Research has shown that most employees do not believe their managers know how to recognize them.
Therefore, the manager-employee structure is often viewed as less motivating for employees and political since it rarely reaches the "quiet but critical high-performers" in the organization.
2. Peer-to-peer recognition
In a peer-to-peer recognition structure, employees are recognized by those at the same level or on the same team. This type of recognition is often less formal than the manager-employee structure and allows employees to give their peers more immediate feedback.
Peer-to-peer recognition feels less like a performance review and more like an organic expression of gratitude.

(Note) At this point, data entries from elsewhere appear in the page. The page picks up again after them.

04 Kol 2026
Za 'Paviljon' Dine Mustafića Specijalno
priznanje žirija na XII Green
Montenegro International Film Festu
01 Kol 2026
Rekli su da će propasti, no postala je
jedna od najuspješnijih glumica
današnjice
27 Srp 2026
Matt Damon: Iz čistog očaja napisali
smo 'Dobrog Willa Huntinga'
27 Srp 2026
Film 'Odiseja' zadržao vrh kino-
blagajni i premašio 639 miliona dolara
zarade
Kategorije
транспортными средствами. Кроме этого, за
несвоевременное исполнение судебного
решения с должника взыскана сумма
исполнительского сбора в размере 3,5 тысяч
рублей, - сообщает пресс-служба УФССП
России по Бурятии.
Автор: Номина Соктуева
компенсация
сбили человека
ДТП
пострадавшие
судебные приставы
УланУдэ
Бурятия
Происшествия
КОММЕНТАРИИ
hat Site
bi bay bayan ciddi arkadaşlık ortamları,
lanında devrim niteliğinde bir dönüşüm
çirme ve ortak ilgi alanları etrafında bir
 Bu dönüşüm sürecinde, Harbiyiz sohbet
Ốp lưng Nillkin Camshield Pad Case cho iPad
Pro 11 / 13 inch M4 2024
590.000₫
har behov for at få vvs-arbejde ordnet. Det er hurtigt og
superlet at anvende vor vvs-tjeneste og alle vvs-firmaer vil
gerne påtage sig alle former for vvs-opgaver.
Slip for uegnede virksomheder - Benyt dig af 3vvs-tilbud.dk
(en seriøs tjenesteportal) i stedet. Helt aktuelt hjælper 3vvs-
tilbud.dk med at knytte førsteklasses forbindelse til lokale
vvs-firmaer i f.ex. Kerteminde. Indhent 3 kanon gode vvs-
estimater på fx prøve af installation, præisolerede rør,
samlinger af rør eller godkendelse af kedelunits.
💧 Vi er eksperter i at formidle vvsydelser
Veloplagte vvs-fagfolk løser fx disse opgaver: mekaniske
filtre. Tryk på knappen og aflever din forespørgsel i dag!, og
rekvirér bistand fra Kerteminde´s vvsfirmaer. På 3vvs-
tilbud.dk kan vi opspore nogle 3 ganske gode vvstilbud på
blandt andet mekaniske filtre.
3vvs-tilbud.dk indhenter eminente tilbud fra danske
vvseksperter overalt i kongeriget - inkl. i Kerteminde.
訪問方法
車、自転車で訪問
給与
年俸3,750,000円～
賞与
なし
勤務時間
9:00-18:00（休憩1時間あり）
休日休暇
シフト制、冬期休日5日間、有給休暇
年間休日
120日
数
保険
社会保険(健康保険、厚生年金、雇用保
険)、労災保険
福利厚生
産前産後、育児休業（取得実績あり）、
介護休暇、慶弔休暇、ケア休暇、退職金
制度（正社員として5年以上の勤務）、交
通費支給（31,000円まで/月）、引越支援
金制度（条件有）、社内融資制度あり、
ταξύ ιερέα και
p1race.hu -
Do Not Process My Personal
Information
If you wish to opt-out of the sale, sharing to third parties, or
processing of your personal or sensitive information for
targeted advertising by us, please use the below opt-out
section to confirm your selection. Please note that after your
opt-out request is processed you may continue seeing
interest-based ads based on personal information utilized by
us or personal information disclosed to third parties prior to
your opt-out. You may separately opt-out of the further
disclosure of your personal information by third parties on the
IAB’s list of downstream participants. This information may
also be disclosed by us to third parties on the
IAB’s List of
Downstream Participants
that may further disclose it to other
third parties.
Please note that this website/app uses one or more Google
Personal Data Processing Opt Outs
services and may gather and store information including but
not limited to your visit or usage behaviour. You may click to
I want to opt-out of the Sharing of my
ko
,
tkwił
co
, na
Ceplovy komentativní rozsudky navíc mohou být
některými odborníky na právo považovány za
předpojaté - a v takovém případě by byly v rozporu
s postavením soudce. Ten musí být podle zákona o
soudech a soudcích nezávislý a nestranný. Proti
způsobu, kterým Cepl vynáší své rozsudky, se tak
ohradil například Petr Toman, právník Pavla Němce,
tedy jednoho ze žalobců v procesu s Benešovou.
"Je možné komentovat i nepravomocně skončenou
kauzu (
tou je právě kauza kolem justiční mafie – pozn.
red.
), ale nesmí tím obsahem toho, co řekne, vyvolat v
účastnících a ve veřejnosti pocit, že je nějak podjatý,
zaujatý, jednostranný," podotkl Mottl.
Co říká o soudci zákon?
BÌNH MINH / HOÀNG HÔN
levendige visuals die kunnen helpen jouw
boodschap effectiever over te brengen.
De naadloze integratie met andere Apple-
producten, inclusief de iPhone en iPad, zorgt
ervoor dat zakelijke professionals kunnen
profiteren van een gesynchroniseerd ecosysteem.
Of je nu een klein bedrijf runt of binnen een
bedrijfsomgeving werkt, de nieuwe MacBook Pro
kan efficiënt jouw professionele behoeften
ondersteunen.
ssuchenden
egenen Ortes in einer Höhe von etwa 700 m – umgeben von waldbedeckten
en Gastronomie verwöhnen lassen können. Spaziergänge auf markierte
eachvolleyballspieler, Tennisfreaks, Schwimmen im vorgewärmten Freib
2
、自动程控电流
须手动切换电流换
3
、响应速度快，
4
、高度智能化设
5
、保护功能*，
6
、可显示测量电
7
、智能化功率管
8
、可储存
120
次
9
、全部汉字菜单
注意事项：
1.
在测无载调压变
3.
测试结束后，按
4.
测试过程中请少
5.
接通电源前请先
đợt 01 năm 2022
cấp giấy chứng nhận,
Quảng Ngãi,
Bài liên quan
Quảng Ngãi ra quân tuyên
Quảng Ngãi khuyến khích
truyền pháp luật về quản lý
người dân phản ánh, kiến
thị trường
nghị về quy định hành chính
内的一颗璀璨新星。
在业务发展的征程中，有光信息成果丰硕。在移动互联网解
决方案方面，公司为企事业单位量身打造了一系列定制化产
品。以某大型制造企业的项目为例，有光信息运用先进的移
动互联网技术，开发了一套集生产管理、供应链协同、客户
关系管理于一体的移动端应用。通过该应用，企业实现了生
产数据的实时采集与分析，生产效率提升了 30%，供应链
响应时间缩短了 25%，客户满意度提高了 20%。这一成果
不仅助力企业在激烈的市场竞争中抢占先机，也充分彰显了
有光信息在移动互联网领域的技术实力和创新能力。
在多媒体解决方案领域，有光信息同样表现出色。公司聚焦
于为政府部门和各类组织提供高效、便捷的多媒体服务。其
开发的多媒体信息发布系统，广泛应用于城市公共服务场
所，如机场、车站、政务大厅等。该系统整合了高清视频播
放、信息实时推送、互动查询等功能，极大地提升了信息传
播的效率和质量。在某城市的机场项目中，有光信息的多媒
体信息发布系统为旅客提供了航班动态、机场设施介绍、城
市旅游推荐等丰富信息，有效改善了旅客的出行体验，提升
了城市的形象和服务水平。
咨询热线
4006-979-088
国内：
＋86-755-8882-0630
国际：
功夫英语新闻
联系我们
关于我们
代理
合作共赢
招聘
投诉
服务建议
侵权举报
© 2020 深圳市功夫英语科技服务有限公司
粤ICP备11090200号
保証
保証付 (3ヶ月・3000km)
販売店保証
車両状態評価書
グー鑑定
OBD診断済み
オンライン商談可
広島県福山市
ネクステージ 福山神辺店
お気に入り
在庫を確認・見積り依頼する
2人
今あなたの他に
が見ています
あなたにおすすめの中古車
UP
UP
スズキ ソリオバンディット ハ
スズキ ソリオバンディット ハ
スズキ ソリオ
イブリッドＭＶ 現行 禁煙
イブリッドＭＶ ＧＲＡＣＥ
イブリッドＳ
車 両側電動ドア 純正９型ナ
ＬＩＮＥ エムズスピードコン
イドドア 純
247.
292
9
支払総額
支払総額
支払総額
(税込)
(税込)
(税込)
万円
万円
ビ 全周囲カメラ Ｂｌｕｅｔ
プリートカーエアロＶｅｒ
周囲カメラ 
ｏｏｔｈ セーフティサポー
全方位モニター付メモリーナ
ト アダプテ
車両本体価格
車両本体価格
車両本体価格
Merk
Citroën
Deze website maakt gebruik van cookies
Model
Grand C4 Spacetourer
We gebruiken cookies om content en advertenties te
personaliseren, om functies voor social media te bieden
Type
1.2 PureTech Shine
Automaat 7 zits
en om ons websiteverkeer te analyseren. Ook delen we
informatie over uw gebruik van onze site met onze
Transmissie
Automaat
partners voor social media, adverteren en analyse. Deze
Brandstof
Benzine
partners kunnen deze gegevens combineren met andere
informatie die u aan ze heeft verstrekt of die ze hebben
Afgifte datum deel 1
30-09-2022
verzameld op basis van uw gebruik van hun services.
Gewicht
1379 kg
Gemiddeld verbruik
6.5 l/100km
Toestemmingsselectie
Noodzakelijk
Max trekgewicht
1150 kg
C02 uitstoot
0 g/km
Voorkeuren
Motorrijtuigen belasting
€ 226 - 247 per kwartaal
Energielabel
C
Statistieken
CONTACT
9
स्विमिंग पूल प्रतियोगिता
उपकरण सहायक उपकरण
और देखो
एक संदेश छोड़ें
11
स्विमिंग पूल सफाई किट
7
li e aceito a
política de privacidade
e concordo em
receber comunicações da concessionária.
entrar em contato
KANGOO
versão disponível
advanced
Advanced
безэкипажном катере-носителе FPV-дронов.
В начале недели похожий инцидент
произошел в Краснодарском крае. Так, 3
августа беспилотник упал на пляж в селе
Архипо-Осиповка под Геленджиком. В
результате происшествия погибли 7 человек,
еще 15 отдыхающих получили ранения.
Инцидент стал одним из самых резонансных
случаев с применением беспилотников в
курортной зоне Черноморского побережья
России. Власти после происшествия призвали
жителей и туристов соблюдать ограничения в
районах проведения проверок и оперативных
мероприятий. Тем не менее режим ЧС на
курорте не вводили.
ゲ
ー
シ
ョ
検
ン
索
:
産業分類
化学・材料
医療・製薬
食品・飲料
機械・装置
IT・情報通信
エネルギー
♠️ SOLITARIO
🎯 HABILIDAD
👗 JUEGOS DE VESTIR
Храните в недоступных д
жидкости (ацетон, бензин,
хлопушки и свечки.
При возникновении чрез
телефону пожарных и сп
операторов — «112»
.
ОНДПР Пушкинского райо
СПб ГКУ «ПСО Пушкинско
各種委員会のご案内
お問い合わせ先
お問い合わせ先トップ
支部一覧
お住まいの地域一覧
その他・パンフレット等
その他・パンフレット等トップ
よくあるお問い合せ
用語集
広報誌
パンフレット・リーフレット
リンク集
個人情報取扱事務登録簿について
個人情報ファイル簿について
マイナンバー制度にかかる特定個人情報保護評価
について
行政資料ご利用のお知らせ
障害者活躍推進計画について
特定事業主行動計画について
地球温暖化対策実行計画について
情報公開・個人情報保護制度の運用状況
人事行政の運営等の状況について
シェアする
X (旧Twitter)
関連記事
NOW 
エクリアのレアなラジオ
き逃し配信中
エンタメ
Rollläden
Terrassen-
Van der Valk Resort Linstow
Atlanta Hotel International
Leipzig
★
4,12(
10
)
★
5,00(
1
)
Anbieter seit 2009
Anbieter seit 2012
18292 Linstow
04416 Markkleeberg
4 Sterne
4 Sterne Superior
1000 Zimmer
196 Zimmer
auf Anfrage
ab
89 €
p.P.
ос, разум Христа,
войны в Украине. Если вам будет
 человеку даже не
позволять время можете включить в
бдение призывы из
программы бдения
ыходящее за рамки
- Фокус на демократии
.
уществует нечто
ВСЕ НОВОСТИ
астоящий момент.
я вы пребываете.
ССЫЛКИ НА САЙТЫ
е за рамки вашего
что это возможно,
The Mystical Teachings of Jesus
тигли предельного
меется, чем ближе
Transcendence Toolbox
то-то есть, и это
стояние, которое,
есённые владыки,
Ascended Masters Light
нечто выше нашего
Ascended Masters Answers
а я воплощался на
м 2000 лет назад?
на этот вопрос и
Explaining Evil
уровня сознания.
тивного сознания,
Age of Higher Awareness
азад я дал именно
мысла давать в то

The downside of this structure is that employees may give their friends favourable reviews instead of focusing on their work-related value.
3. Team-based recognition
When employees work as a team, they assist each other in reaching organizational goals. Therefore, the team-based recognition structure allows a company to recognize and reward the team members' overall performance and collective contributions.
This structure motivates employees to cooperate since the focus is on team output, not individual output. However, this team-based structure can create an environment where some team members slack in contributions, leaving the high-performers to do most of the work.
4. Instant recognition
Instant recognition is any form of recognition that is given on the spot. Therefore, this recognition structure is also known as On-the-Spot recognition or Spot Bonus. According to the World at Work, a spot bonus is an informal cash reward delivered "on the spot" to employees. They are used to motivate employees in a timely and cost-efficient way.
It is estimated that by 2025, 75 percent of the global workforce will be millennials. This means that organizations can expect a continuous increase in the popularity of instant recognition by the millennial workforce.